Auf anderen Bildern wiederum sind Stühle oder Hocker zu entdecken, die aufgrund der aus der Vogelperspektive ausgeführten Malweise in ihrer Form verzerrt wirken. Es ist, als würden die Stuhlbeine auf den Bildflächen sich biegen, ja geradezu tanzen. Beim Betrachten entsteht der Eindruck, als würde der Blick von oben auf ein Interieur gelenkt, in dem das Mobiliar auf Wolkenteppichen schwebt und jeden Augenblick seine Position verändern könnte. In diesen, aber auch in allen anderen Bildern ist zu erkennen, dass Carolin Weise sich von Alltagsgegenständen inspirieren lässt und scheinbar unbedeutende Dinge, denen kaum Beachtung geschenkt wird, in ihre Malerei mit aufnimmt. Es sind nicht nur Stühle und Hocker, die gut erkennbar zu Protagonisten in ihren Bildern werden. Auch die verschlungenen Flächen, die immer wieder in ihren Arbeiten auftauchen, sind dem Alltäglichen entsprungen. So veranlasste die Künstlerin ein zusammengeknüllter Kleiderhaufen auf einem Hocker dazu, die daraus entstandenen Gebilde und Strukturen der ineinander verschlungenen Kleidungsstücke mit gestischen Bewegungen in ihrer Malerei umzusetzen.

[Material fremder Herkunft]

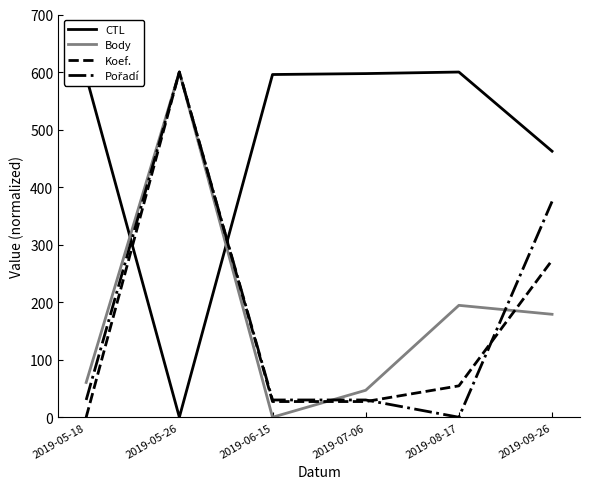

At which label is CTL closest to 300?

2019-09-26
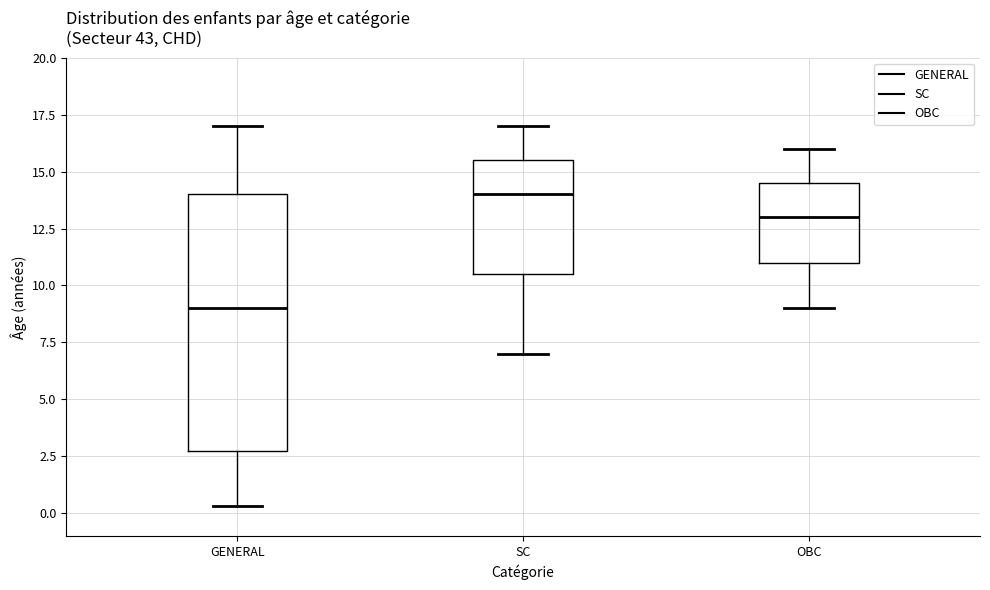

Where does the upper whisker of the box for SC end on the y-axis? The values are not printed on the chart, so give them approximately, as read against the axis.

17.0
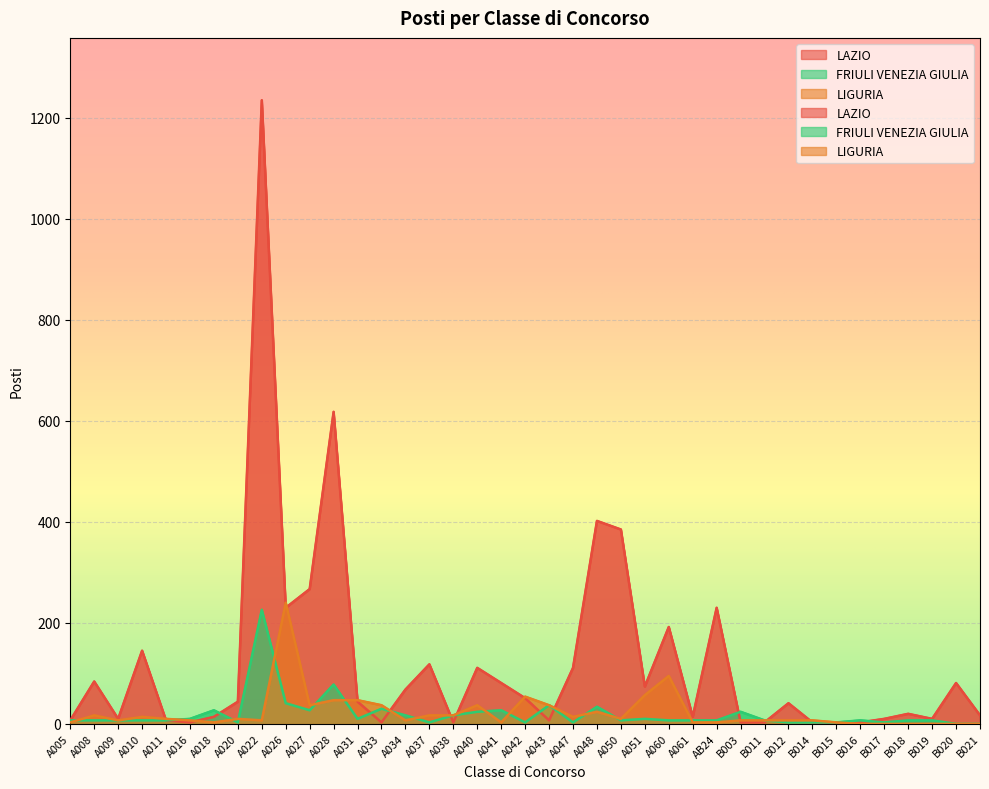

Reading left to right, extract all data points from this chart.

LAZIO: A005=7	A008=84	A009=10	A010=145	A011=7	A016=3	A018=14	A020=44	A022=1235	A026=230	A027=267	A028=618	A031=44	A033=3	A034=68	A037=118	A038=3	A040=111	A041=81	A042=51	A043=7	A047=111	A048=402	A050=385	A051=74	A060=192	A061=14	AB24=230	B003=3	B011=3	B012=41	B014=3	B015=3	B016=3	B017=10	B018=20	B019=10	B020=81	B021=17
FRIULI VENEZIA GIULIA: A005=7	A008=7	A009=7	A010=7	A011=7	A016=10	A018=27	A020=3	A022=226	A026=41	A027=27	A028=78	A031=10	A033=30	A034=17	A037=3	A038=17	A040=24	A041=27	A042=3	A043=37	A047=3	A048=34	A050=7	A051=10	A060=7	A061=7	AB24=7	B003=24	B011=7	B012=3	B014=3	B015=3	B016=7	B017=3	B018=7	B019=7	B020=0	B021=0
LIGURIA: A005=3	A008=17	A009=7	A010=14	A011=10	A016=7	A018=3	A020=10	A022=7	A026=240	A027=37	A028=47	A031=47	A033=37	A034=7	A037=17	A038=17	A040=37	A041=3	A042=54	A043=37	A047=14	A048=24	A050=10	A051=57	A060=95	A061=3	AB24=3	B003=7	B011=7	B012=7	B014=7	B015=3	B016=0	B017=0	B018=0	B019=0	B020=0	B021=0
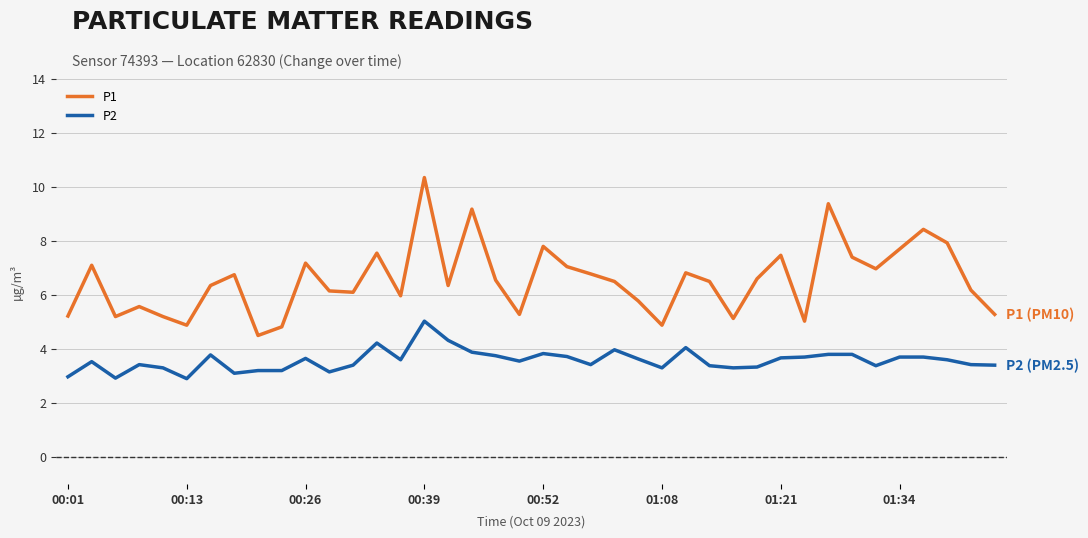

Which series has the largest total across all categories?

P1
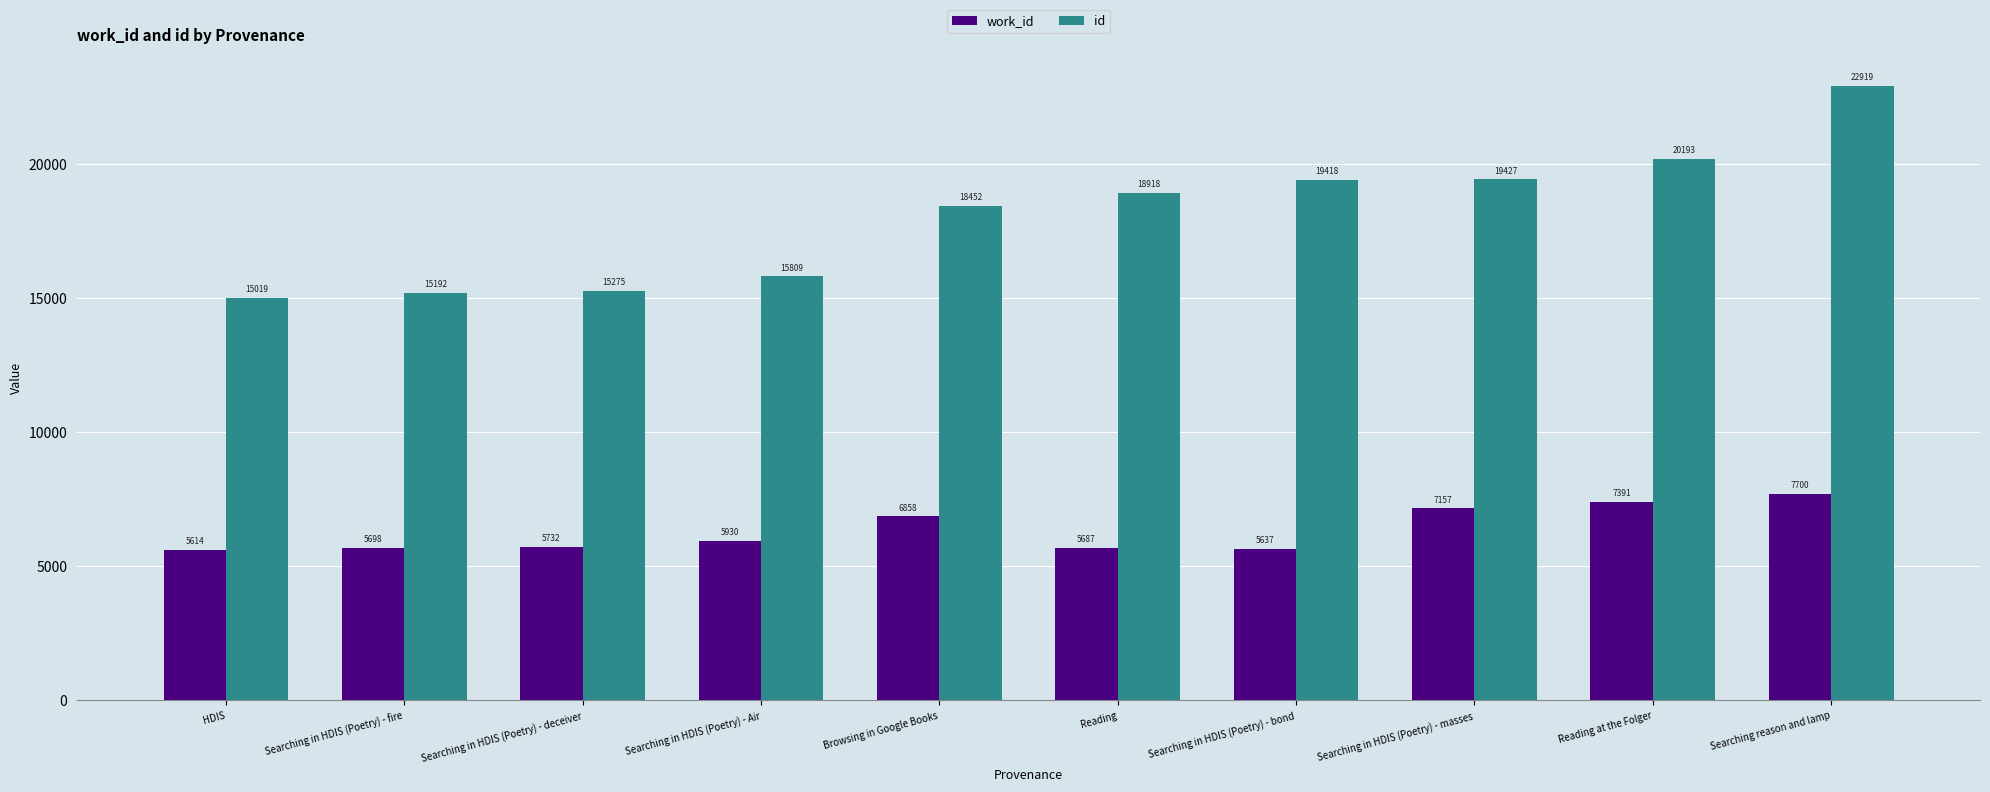

Is the value of work_id at Searching reason and lamp greater than the value of id at Reading at the Folger?

No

Verbunden mit den gegossenen Formen ergeben die Motive eine faszinierende Bildwelt, in der dem Wunsch Carolin Weises entsprechend vielfältige Assoziationen freigesetzt werden. Weit entfernt von der klassischen Landschaftsmalerei entstehen auch hier Räume und Szenerien, in der die Figuren unter einem dunklen Himmel erscheinen oder Stühle zu Eintänzern werden.

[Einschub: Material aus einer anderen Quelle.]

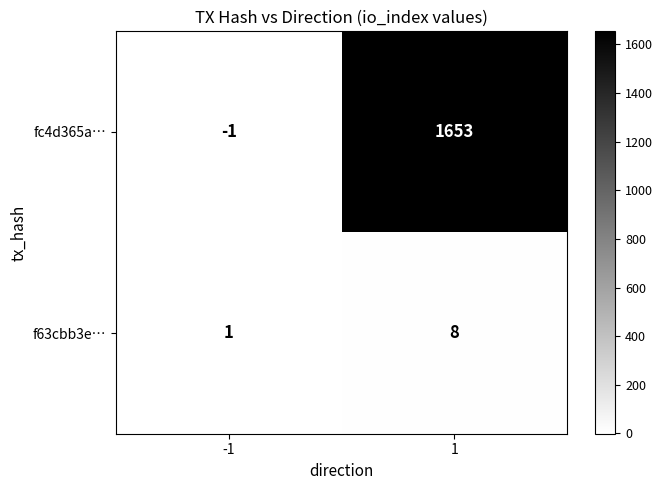

Count the number of categories in the chart.

2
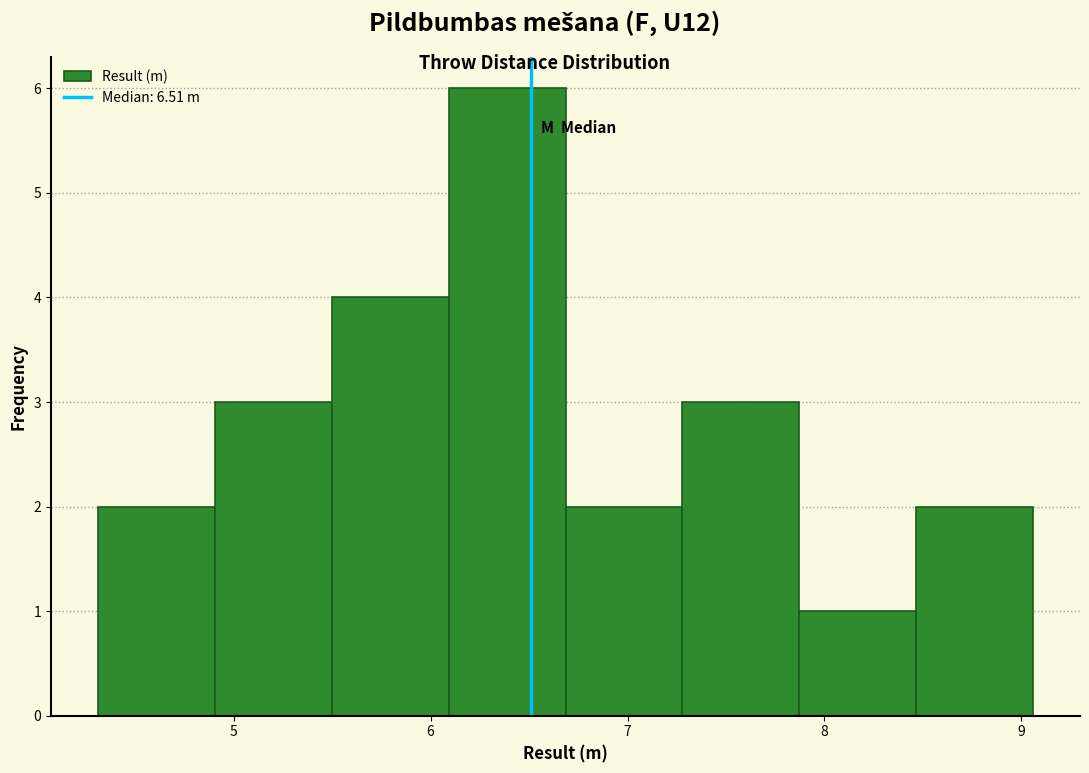

Reading left to right, list every bar in this chart as the range it spans on the x-axis followed by its height. Neither the bar edges nor the heights are printed on the chart, so give them approximately, as read against the axes.

4.3 to 4.9: 2
4.9 to 5.5: 3
5.5 to 6.1: 4
6.1 to 6.7: 6
6.7 to 7.3: 2
7.3 to 7.9: 3
7.9 to 8.5: 1
8.5 to 9.1: 2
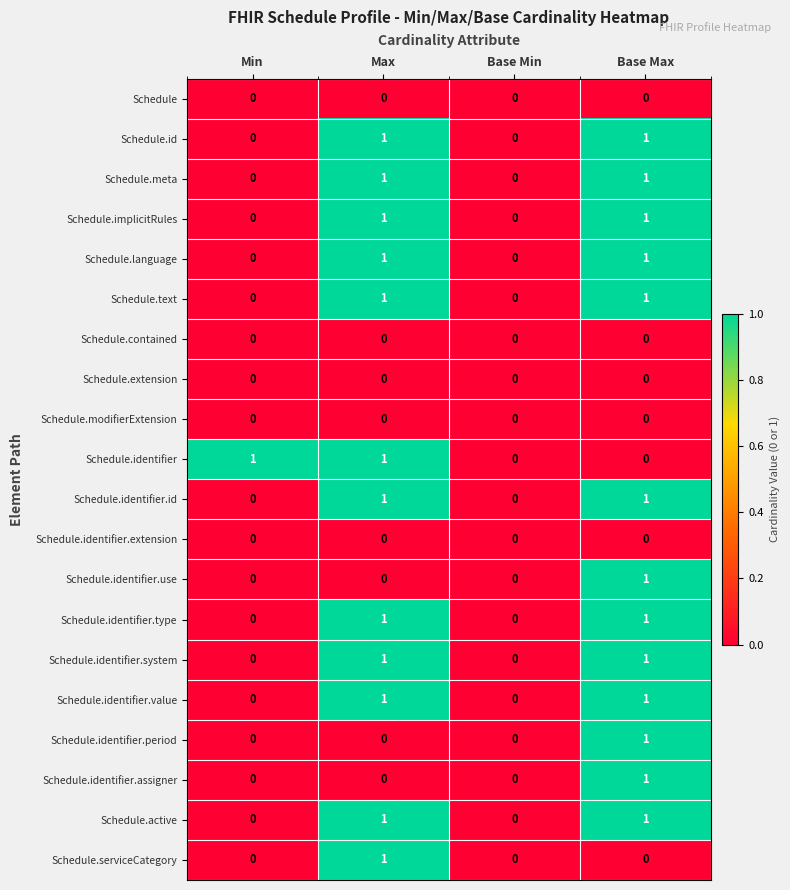

The Schedule.identifier.id series shows 0 at Min. True or false?

True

Manche Farbflächen erinnern in ihrer Struktur auch an Edelsteine oder an ausgegossenes Make Up, vielleicht auch an Schokolade oder Seetang. Die unterschiedlichsten Bilder treten beim Betrachten der Arbeiten zutage und vermischen sich mit eigenen und bereits bekannten Bildern zu individuellen Geschichten. Was bewirken scheinbar tanzende Stühle? Welche Ideen verbindet man mit den drei langhaarigen Figuren unter einem in dunklen Blau- und Grautönen gemalten Schlingengebilde? Dass bei dem letztgenannten Bild zum Beispiel Edgar Degas‘ sich kämmende Frauen im Boudoir der Auslöser waren, darf an dieser Stelle verraten werden. So geht es Carolin Weise keineswegs darum, sich gänzlich von Vorbildern lösen zu wollen. Vielmehr besteht ihr Interesse darin, dass in ihren Arbeiten bei näherem Hinschauen auch die unterschiedlichsten Vor-Bilder aus der Kunst entdeckt werden können. Mit ihrer zwischen Kontrolle und Zufall pendelnden Arbeitsweise ist es der Künstlerin möglich, stets neue, unvorhergesehene Bildkompositionen zu schaffen. Neue Gegenstände und weitere Vor-Bilder werden zukünftig mit einfließen und sie zu noch unbekannten Formulierungen inspirieren. Dabei ist ihr wichtig, den Pinselstrich weiter zu reduzieren und das Gestische verstärkt in den Vordergrund zu rücken. Die Möglichkeiten der Malerei sind vielfältig und Carolin Weise hat sich auf den Weg gemacht, diese Möglichkeiten weiter auszuloten und in ihren Arbeiten sichtbar werden zu lassen.